Numa corrida contra o tempo, porque deveríamos adquirir condicionamento e experiência para deixar pronto um espetáculo em breve, passei pelas mãos de alguns outros queridos mestres (Lurian, Vânderson, Dadá, Tina, Sarinha, Nina), todos aprendendo na prática como ensinar performance aérea a uma pessoa que não enxerga. E, entre sustos, tombinhos, entraves, descobertas e muita persistência, fomos aprendendo todos juntos. Tocar com as mãos os professores e colegas em suas performances, além da experiência que eu já tinha com a dança, foi o que me possibilitou me desenvolver na lira. Ah, é claro, sem esquecer ainda do mais importante: acreditar, e ter ao meu redor pessoas que também acreditavam.
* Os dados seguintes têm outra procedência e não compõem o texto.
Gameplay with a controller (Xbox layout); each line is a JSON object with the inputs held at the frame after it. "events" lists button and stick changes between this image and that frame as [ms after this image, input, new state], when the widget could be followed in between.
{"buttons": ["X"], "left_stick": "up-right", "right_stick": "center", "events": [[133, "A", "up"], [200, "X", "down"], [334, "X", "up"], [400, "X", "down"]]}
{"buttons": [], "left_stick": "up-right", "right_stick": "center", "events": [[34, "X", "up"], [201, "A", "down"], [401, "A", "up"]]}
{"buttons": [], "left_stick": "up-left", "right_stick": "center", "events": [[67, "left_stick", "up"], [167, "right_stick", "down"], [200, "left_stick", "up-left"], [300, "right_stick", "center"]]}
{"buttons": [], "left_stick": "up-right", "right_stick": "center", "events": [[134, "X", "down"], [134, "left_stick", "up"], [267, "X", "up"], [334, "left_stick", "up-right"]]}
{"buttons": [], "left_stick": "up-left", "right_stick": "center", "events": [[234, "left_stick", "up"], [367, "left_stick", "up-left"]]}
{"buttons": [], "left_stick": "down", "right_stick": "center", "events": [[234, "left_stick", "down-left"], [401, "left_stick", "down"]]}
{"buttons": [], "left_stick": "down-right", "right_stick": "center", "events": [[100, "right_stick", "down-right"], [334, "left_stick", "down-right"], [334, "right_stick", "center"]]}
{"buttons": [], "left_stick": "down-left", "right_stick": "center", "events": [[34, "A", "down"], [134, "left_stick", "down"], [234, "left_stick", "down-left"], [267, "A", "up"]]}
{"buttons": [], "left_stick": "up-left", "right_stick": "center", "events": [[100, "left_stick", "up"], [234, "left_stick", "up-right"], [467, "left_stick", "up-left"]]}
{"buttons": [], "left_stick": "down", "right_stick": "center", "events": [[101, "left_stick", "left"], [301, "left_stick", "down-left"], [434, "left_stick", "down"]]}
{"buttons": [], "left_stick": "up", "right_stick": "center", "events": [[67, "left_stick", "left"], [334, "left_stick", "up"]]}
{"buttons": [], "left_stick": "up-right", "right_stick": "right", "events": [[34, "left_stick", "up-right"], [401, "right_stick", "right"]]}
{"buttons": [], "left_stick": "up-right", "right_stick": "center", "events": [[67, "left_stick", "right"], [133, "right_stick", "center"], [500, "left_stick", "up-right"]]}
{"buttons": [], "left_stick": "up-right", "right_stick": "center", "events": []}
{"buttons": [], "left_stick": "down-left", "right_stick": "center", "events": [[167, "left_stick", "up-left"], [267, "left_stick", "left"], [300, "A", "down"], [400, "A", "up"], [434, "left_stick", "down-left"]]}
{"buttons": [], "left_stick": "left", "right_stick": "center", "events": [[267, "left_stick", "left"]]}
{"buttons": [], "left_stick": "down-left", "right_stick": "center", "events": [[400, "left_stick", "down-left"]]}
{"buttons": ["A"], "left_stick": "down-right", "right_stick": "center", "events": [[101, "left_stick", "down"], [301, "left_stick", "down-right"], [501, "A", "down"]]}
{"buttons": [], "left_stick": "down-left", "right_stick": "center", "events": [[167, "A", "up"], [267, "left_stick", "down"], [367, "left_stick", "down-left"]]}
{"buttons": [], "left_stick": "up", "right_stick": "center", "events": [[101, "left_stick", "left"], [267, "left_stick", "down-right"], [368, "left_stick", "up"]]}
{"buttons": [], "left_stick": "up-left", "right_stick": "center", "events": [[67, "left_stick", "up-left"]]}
Eu teria história pra mais de metro pra contar a vocês sobre minha experiência no circo, além das histórias e ensinamentos que ainda vou viver ali, pois estou só começando! Pra fechar, deixo então pra vocês dois trechinhos do nosso espetáculo “Belonging” e uma breve tentativa de descrição da minha sensação na lira durante o espetáculo:


Quando dou o impulso com o pé no chão para fazer girar a lira e ela começa a subir, é o rompimento, com o chão, com o mundo real, com o concreto, porque agora a lira sobe, sobe, girando rápido, e continua subindo, até chegar numa altura suficiente. O giro constante e a força dele em meu corpo trazem a tontura. Do enjoo já me livrei previamente com uma homeopatia contra enjoo que tomo antes do espetáculo começar. A música parece rodar em torno. O chão não existe. A única coisa palpável e firme que tenho ao meu alcance é a lira, e agora somos só eu e ela. Começo meus movimentos, corpo e mente estão muito acesos, atentos. Minha vida está em minhas mãos. Não consigo pensar em nada. Já nem ouço a música, só sinto a música, sou a música, sou a lira, somos as três uma coisa só, interligadas e interdependentes; minha coreografia tem que acompanhar o tempo da música, meu corpo tem que acompanhar o giro da lira, e a lira é parte do meu corpo, pois não podemos perder o contato um só segundo, seja pelas mãos, pelas pernas, pelo tronco. A extrema concentração, um fluxo único de energia, a tontura, a ausência de chão e de luz, tudo isso me leva a um transe consciente de liberdade. Sim, é ser livre, é estar cara a cara com o medo e poder dizer na cara dele quem é que manda aqui. É não ter chão pra tatear ou tropeçar, é não ter frente pra me preocupar, já que estou girando e qualquer frente é frente, não tenho que me preocupar se estou de lado ou de costas para a plateia. É ser livre porque é dançar e voar ao mesmo tempo. É ser livre porque é ser e estar, integralmente, no aqui e no agora.